Intuit’s analytics team uses text analytics tools to study myriad information sources. They include product reviews, product feedback, surveys, call center data, online communities, post contact surveys, information gleaned from focus groups, results from usability labs -- and the list goes on.
“People ask, ‘What is the voice of our customer?’ It really means all of these things,” Jones said. “It’s not just what people are tweeting about.”
3. Understand that with text analytics, there’s no such thing as 100% accuracy
IT folks who run text analytics software deployments are often tasked with bringing specific findings to business users who then use that information to do things like create new products or craft some sort of response to overall customer opinion.

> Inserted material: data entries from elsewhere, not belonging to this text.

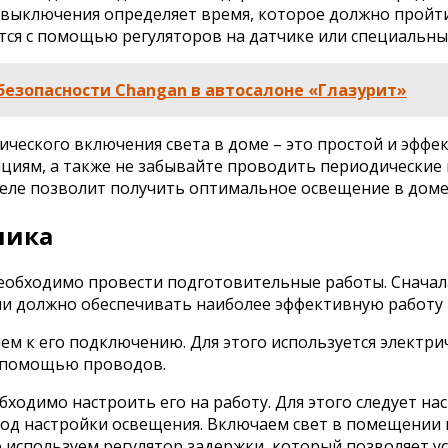
 выключения определяет время, которое должно пройти
ся с помощью регуляторов на датчике или специальных
безопасности Changan в автосалоне «Глазурит»
ического включения света в доме – это простой и эфф
иям, а также не забывайте проводить периодические п
еле позволит получить оптимальное освещение в доме 
чика
необходимо провести подготовительные работы. Сначал
и должно обеспечивать наиболее эффективную работу 
ем к его подключению. Для этого используется электри
с помощью проводов.
бходимо настроить его на работу. Для этого следует н
тод настройки освещения. Включаем свет в помещении 
о используем регулятор задержки, который позволяет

One problem that IT folks repeatedly mentioned at the conference was that the business users they support often complain when text analytics-based searches for information provide non-definitive results, leaving everyone with an uncertain course of action.
Analysts and text analytics users say it’s important to make those business types understand that these situations come up more often than not, and they need to do the best they can with the information available. IT pros can help in this respect by using their knowledge of text analytics to “look at the big picture” and provide the business user with key areas of focus.

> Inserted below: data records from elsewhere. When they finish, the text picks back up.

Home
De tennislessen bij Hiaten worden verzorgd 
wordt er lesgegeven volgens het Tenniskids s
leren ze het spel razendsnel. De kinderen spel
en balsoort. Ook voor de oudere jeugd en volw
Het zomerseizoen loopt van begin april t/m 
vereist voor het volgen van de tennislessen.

“They’re going to focus on the inaccuracy of some of the analysis … and [IT professionals need to] get them to understand what the value is in what they’re giving them,” said Sue Feldman, an analyst with Framingham, Mass.-based technology research firm IDC. “There is not a single product that is perfectly accurate, neither is there a person who is perfectly accurate.”

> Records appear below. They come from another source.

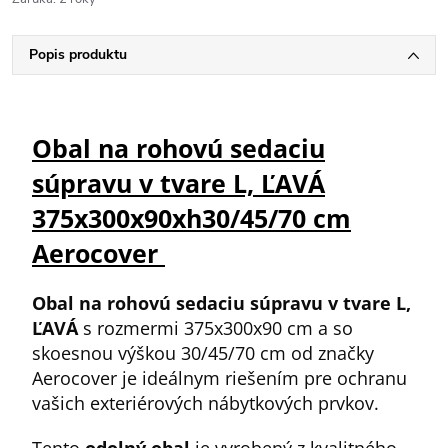
Popis produktu
Obal na rohovú sedaciu
súpravu v tvare L, ĽAVÁ
375x300x90xh30/45/70 cm
Aerocover
Obal na rohovú sedaciu súpravu v tvare L,
ĽAVÁ
s rozmermi 375x300x90 cm a so
skoesnou výškou 30/45/70 cm od značky
Aerocover je ideálnym riešením pre ochranu
vašich exteriérových nábytkových prvkov.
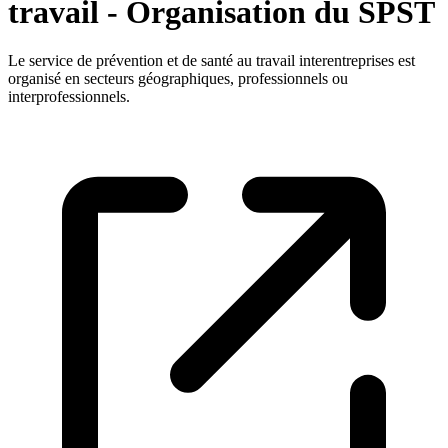
travail - Organisation du SPST
Le service de prévention et de santé au travail interentreprises est
organisé en secteurs géographiques, professionnels ou
interprofessionnels.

4. Create customer experience teams
When approaching a huge and seemingly insoluble problem, it’s best to break that problem down into more manageable components. Then attack it one component at a time. Companies that plan to use text analytics as part of an effort to gauge customer sentiment should take a similar tack. That means forming customer experience teams that are segmented by each product, class of product, or service that the company offers. It’s a methodology that appears to be working well for Jones and Intuit.
“What this does is it basically gives clarity around who owns what,” Jones said.
The teams at Intuit do more than just pore over the results of text analytics searches. They are responsible for understanding everything that goes into building positive customer sentiment around their specific products. Companies should hold regular meetings between individual teams and executives. And be sure to pick highly responsible team members, because when customer sentiment problems arise, company executives will know exactly who to hold accountable.
5. Prepare for eDiscovery
Jason R. Baron, Esq., the director of litigation with the U.S. National Archives and Records Administration, had a message for the Text Analytics Summit attendees: Sooner or later, corporations get sued, and IT professionals who can help in the eDiscovery process will be extremely valuable to the organization.
It may sound like more of a career tip than a text analytics tip, but by helping companies prepare for eDiscovery – tagging necessary documents, meeting with general counsel prior to major purchases to make sure documents are searchable and to head off any possible trouble – IT professionals are actually helping themselves.
“There is a world of lawyers waiting for each of you [IT professionals] to inform them how to do search and retrieval in the legal domain,” Baron said with a smile. “If you can just [use] that key I've given you, it's worth about a billion dollars for your organization.”